SatDreamer360: Multiview-Consistent Generation of Ground-Level Scenes from Satellite Imagery¶

Conference: ICLR 2026
OpenReview: https://openreview.net/forum?id=wmQoigkqUt
Code: To be released
Area: Remote Sensing Cross-view Generation / Satellite-to-Ground Scene Generation
Keywords: Satellite-to-ground generation, multiview consistency, panorama generation, triplane representation, epipolar-constrained attention

TL;DR¶

Starting from a single satellite image and predefined ground camera trajectories, SatDreamer360 utilizes triplane scene representations, ray-guided pixel attention, and panoramic epipolar-constrained temporal attention to generate geometrically aligned and cross-frame consistent 360° ground panorama sequences within a diffusion model, outperforming Sat2Density, ControlS2S, and EscherNet on the newly constructed VIGOR++ benchmark.

Background & Motivation¶

Background: Satellite imagery provides vast coverage at a low acquisition cost. Consequently, many works aim to convert top-down views into street-level or ground panoramas for applications such as autonomous driving simulation, digital twin cities, 3D reconstruction, and data augmentation. Early methods often treated this as a one-to-one image translation task, using cGANs or geometric projections to synthesize single ground images from satellite views; recent diffusion models have further enhanced realism while allowing one satellite image to correspond to multiple possible ground appearances.

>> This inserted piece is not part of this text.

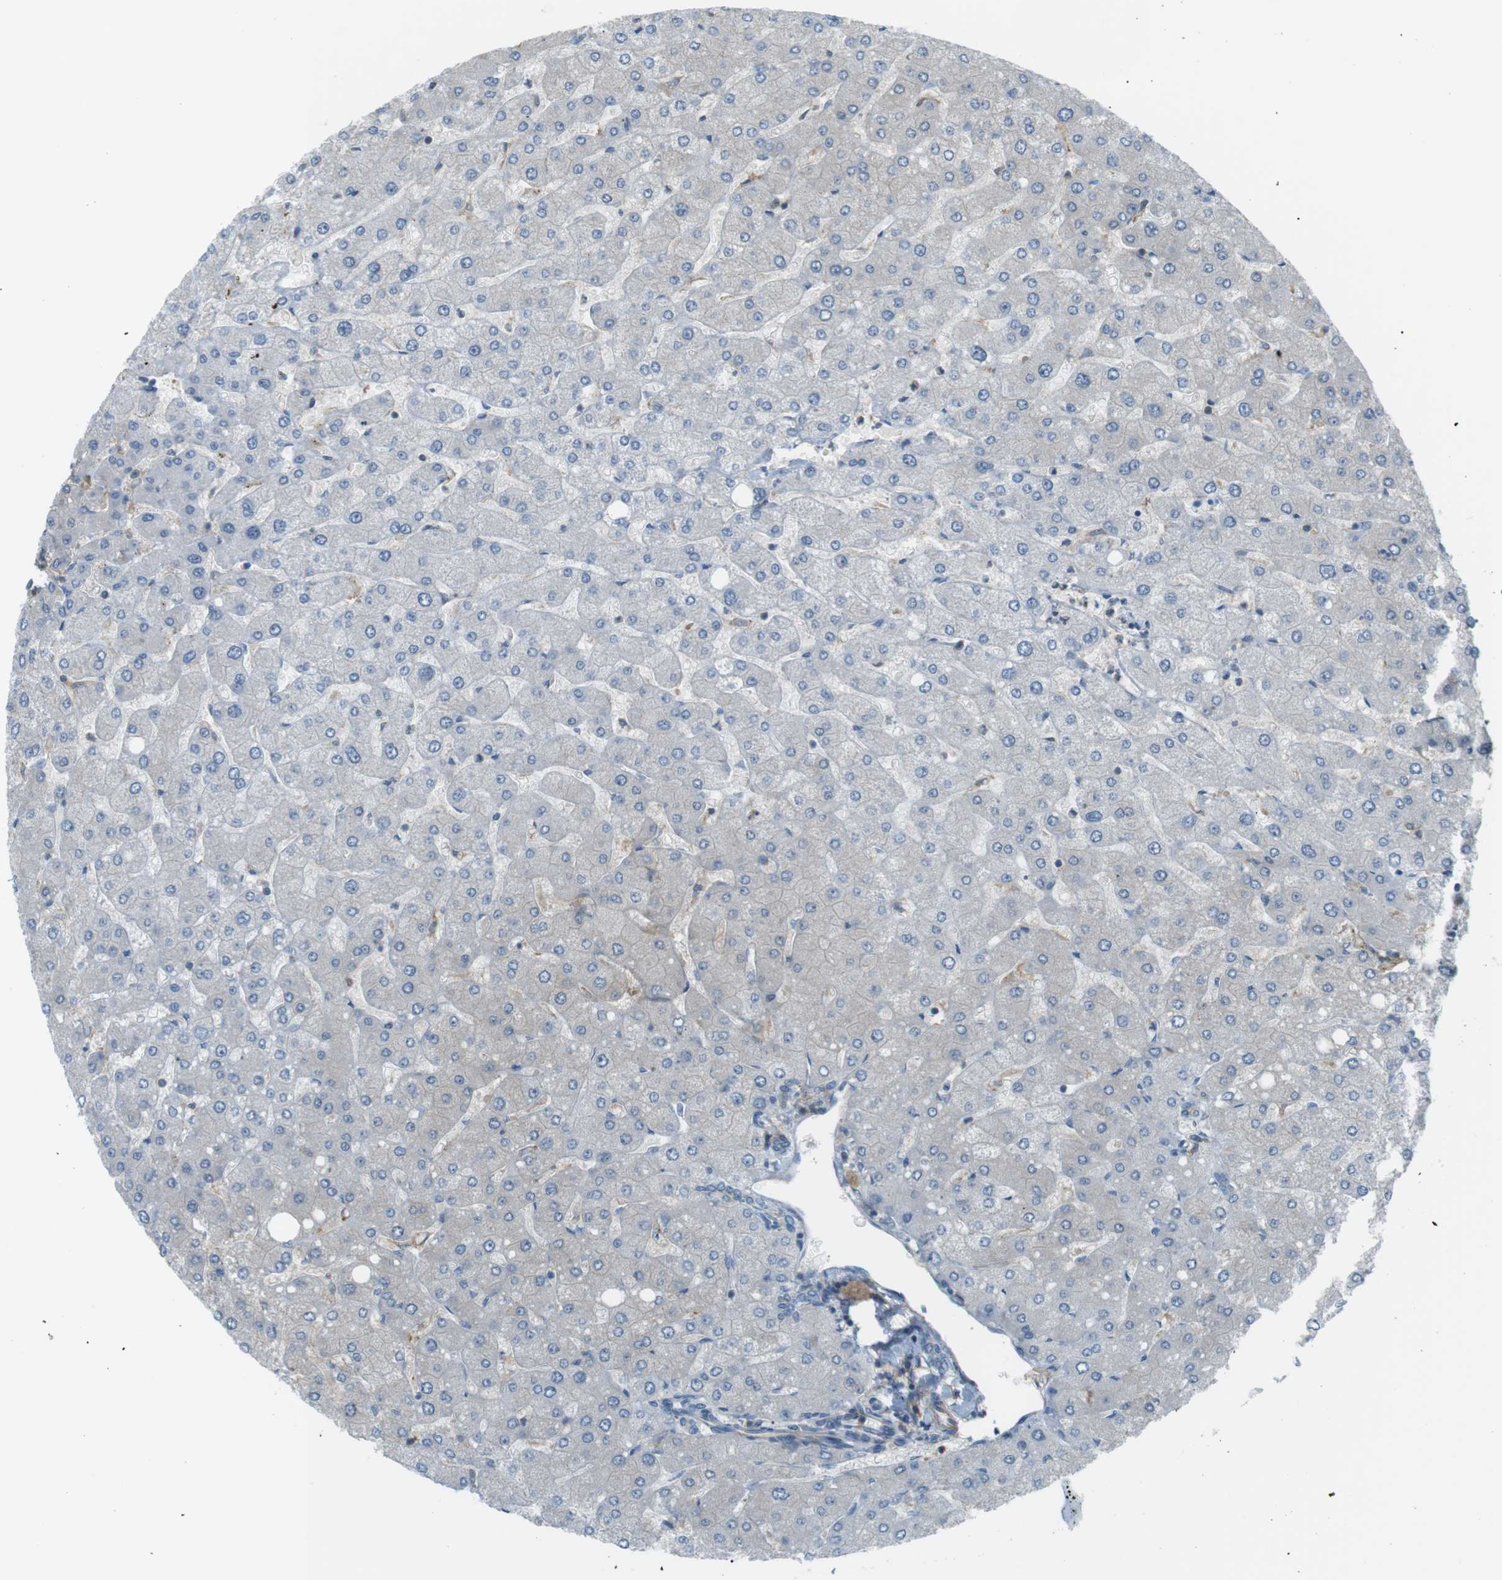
{"staining": {"intensity": "moderate", "quantity": "25%-75%", "location": "cytoplasmic/membranous"}, "tissue": "liver", "cell_type": "Cholangiocytes", "image_type": "normal", "snomed": [{"axis": "morphology", "description": "Normal tissue, NOS"}, {"axis": "topography", "description": "Liver"}], "caption": "There is medium levels of moderate cytoplasmic/membranous positivity in cholangiocytes of unremarkable liver, as demonstrated by immunohistochemical staining (brown color).", "gene": "PEPD", "patient": {"sex": "male", "age": 55}}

Limitations of Prior Work: Practical applications typically require continuous ground views along a road rather than just a single image. Most existing satellite-to-ground methods only optimize single-frame quality and lack cross-frame geometric constraints, which can lead to position jumps in roads, buildings, and trees between adjacent panoramas. Another category of methods relies on height maps, multi-angle satellite views, manual projections, or two-stage autoregressive pipelines. Such priors are either difficult to obtain at scale or propagate errors to subsequent frames.

Key Challenge: There is an extreme perspective gap between satellite images and ground panoramas. Satellite images capture road topology, rooftops, and scene layouts but cannot see facades, tree trunks, or roadside details. Ground panoramas require this occluded information, and the ground appearance corresponding to a single satellite image is inherently one-to-many. Relying solely on global conditions or standard cross-attention makes it difficult for a model to determine which spatial location in the satellite image a ground pixel should pull information from; using full-frame temporal attention to maintain consistency is computationally expensive and tends to introduce noise by mixing irrelevant pixels.

Goal: The authors aim to generate continuous 360° ground panorama sequences \(G_i\) along a trajectory, given only a single satellite image and a set of 4-DoF ground camera poses \(p_i=[t_i,\psi_i]\). This objective is decomposed into two sub-problems: first, how to maintain geometric alignment between each frame and the road/building layout in the satellite image; second, how to maintain consistency in structure, weather, lighting, and local details across different frames.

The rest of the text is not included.